Learning data science in education is challenging because there isn’t a universal vision for that role yet. Data science in education isn’t straightforward because the role itself is not straightforward. If education were a building, it would be multi-storied with many rooms. There are privately and publicly funded schools. There are more than eighteen possible grade levels. Students can learn alone or with others in a classroom.

This imaginary building we call education also has rooms most residents never see: rooms where business and finance staff plan the most efficient use of limited funds. The transportation department plans bus routes across vast spaces. University administrators search for the best way to measure career readiness. Education consultants study how students perform on course work and even how they feel about class materials.

There are a lot of ways one could do data science in education, but building consensus on ways one should do data science in education is just getting started. The data science in education community is still working out how it all fits together. And for someone just getting started, it can all seem very overwhelming.

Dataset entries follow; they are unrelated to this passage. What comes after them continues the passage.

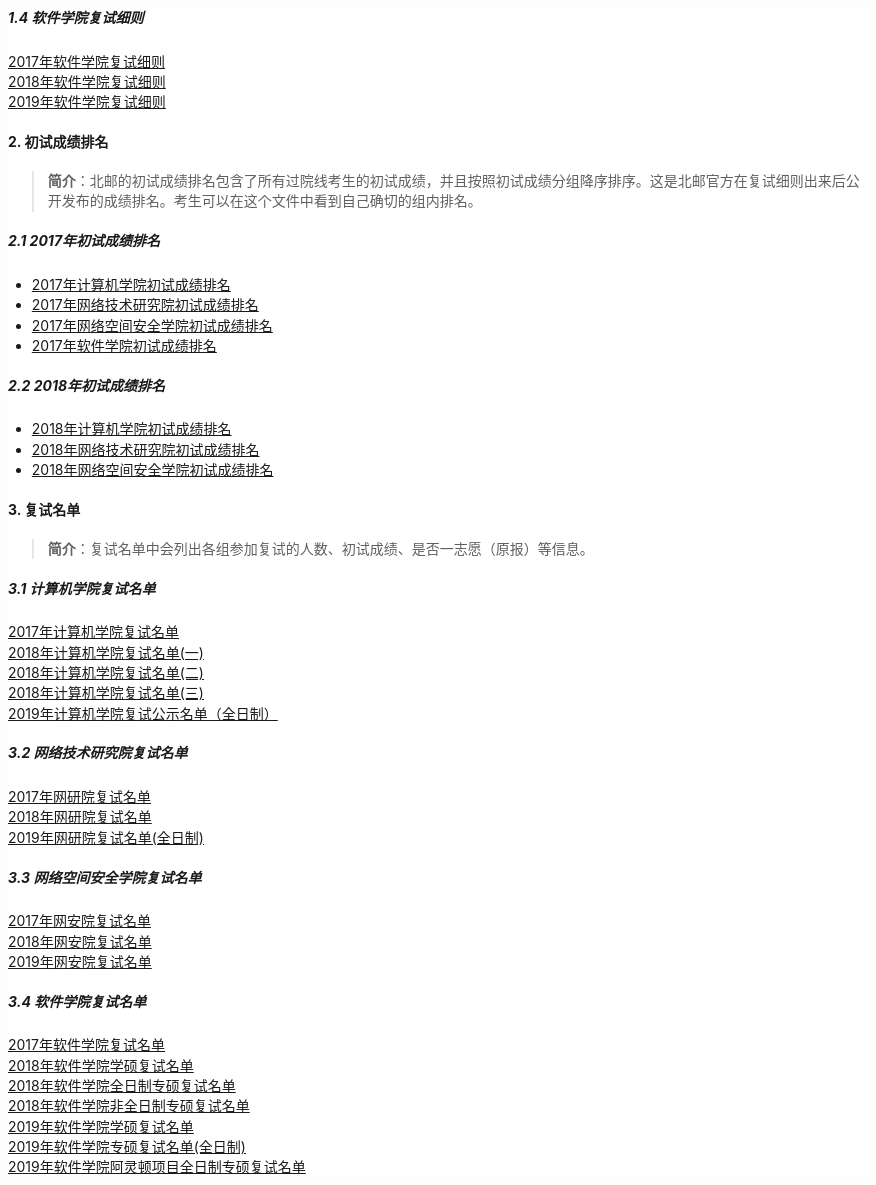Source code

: 
##### 1.4 软件学院复试细则  

[2017年软件学院复试细则](2017files/网络空间安全学院2017年硕士研究生招生复试细则.docx)   
[2018年软件学院复试细则](2018files/2018年北京邮电大学软件学院复试细则.docx)     
[2019年软件学院复试细则](2019files/软件学院招收2019年硕士研究生复试录取细则.pdf)    

#### 2. 初试成绩排名       

> **简介**：北邮的初试成绩排名包含了所有过院线考生的初试成绩，并且按照初试成绩分组降序排序。这是北邮官方在复试细则出来后公开发布的成绩排名。考生可以在这个文件中看到自己确切的组内排名。     


##### 2.1 2017年初试成绩排名    

- [2017年计算机学院初试成绩排名](2017files/2017年计算机学院硕士研究生招生初试成绩排名.docx)    
- [2017年网络技术研究院初试成绩排名](2017files/2017年网研院硕士招生初试成绩排名.pdf)     
- [2017年网络空间安全学院初试成绩排名](2017files/2017年网络空间安全学院硕士生招生初试成绩排名.docx)    
- [2017年软件学院初试成绩排名](2017files/2017年软件学院硕士生招生初试成绩排名.docx)       

##### 2.2 2018年初试成绩排名    
- [2018年计算机学院初试成绩排名](2018files/2018年计算机学院学院硕士生招生初试成绩排名.doc)      
- [2018年网络技术研究院初试成绩排名](2018files/2018年网研院硕士招生初试成绩排名.jpg)       
- [2018年网络空间安全学院初试成绩排名](2018files/2018年网络空间安全学院硕士生招生初试成绩排名.pdf)      


#### 3. 复试名单   

>  **简介**：复试名单中会列出各组参加复试的人数、初试成绩、是否一志愿（原报）等信息。       


##### 3.1 计算机学院复试名单  

[2017年计算机学院复试名单](2017files/2017年计算机学院硕士研究生招生复试名单.docx)         
[2018年计算机学院复试名单(一)](2018files/2018年计算机学院硕士生招生复试名单.pdf)       
[2018年计算机学院复试名单(二)](2018files/2018年计算机学院硕士研究生招生复试名单（二）.pdf)       
[2018年计算机学院复试名单(三)](2018files/2018计算机学院硕士研究生招生复试名单（三）pdf.pdf)      
[2019年计算机学院复试公示名单（全日制）](2019files/2019年计算机学院复试公示名单（全日制）.pdf)      

##### 3.2 网络技术研究院复试名单  

[2017年网研院复试名单](2017files/2017年网络技术研究院硕士生招生复试名单.pdf)   
[2018年网研院复试名单](2018files/2018年网研院硕士招生复试名单.pdf)        
[2019年网研院复试名单(全日制)](2019files/网络技术研究院2019年硕士研究生招生复试名单（全日制）.pdf)        

##### 3.3 网络空间安全学院复试名单  
[2017年网安院复试名单](2017files/2017年网络空间安全学院硕士生招生复试名单.docx)  
[2018年网安院复试名单](2018files/2018年网络空间安全学院硕士生招生复试名单.pdf)      
[2019年网安院复试名单](2019files/网络空间安全学院2019年硕士研究生招生复试名单.pdf)      

##### 3.4 软件学院复试名单  
[2017年软件学院复试名单](2017files/2017年软件学院硕士生招生复试名单.docx)  
[2018年软件学院学硕复试名单](2018files/2018年北京邮电大学软件学院软件工程学术型硕士（专业代码：083500）复试名单.xlsx)        
[2018年软件学院全日制专硕复试名单](2018files/2018年北京邮电大学软件学院软件工程全日制专业学位硕士（专业代码：085212）复试名单.xlsx)     
[2018年软件学院非全日制专硕复试名单](2018files/2018年北京邮电大学软件学院软件工程非全日制专业学位%20硕士（专业代码：085212）复试名单.xlsx)   
[2019年软件学院学硕复试名单](2019files/2019年软件学院学术学位硕士生招生复试名单.pdf)   
[2019年软件学院专硕复试名单(全日制)](2019files/2019年软件学院专业学位硕士生招生复试名单.pdf)   
[2019年软件学院阿灵顿项目全日制专硕复试名单](2019files/2019年软件学院阿灵顿项目接收全日制专业学位硕士生招生复试名单.pdf)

Even if we did have perfect clarity on the topic, there’s still the issue of helping education systems learn to leverage these new analytic tools. In many education settings, school administrators and their staff may have never had someone around [who understands education, knows how to code, and uses statistical techniques (Conway 2010) all at once.

1.2 Making the Path a Little Clearer

As data science in education grows, the way we talk about and conceptualize it (Rosenberg et al. 2020) also needs to grow. We begin this book by offering a primer for data science in education, including a discussion of unique challenges and foundational skills in the programming language R.

Next, you’ll take what you’ve learned and apply it in our data analysis in education walkthroughs. The walkthroughs in this book are our contribution towards a more example-driven approach to learning. They’re meant to make the ambiguous path of learning data science in education a little clearer by way of recognizable and actionable demonstrations. These examples fall into three different education data themes, with walkthroughs for each theme:

Student perceptions of learning

Analyze student performance data

Get value from publicly available data

We’ll end the book by discussing how to bring data science skills into your education job.

We hope after reading this book you’ll feel like you’re not alone in learning to do data science in education. We hope your experience with this book is the right balance of challenging and fun. Finally, we hope you’ll take what you learned and share it with others who are looking to start this journey.


Conway, Drew. 2010. “The Data Science Venn Diagram.” Drew Conway 10. http://drewconway.com/zia/2013/3/26/the-data-science-venn-diagram.

Rosenberg, Joshua M., Michael Lawson, Daniel Anderson, Teya Rutherford, and Ryan Seth Jones. 2020. “Making Data Science ‘Count’: Data Science and Learning, Design, and Technology Research.” In Research Methods in Learning Design & Technology., 1–13. Springer.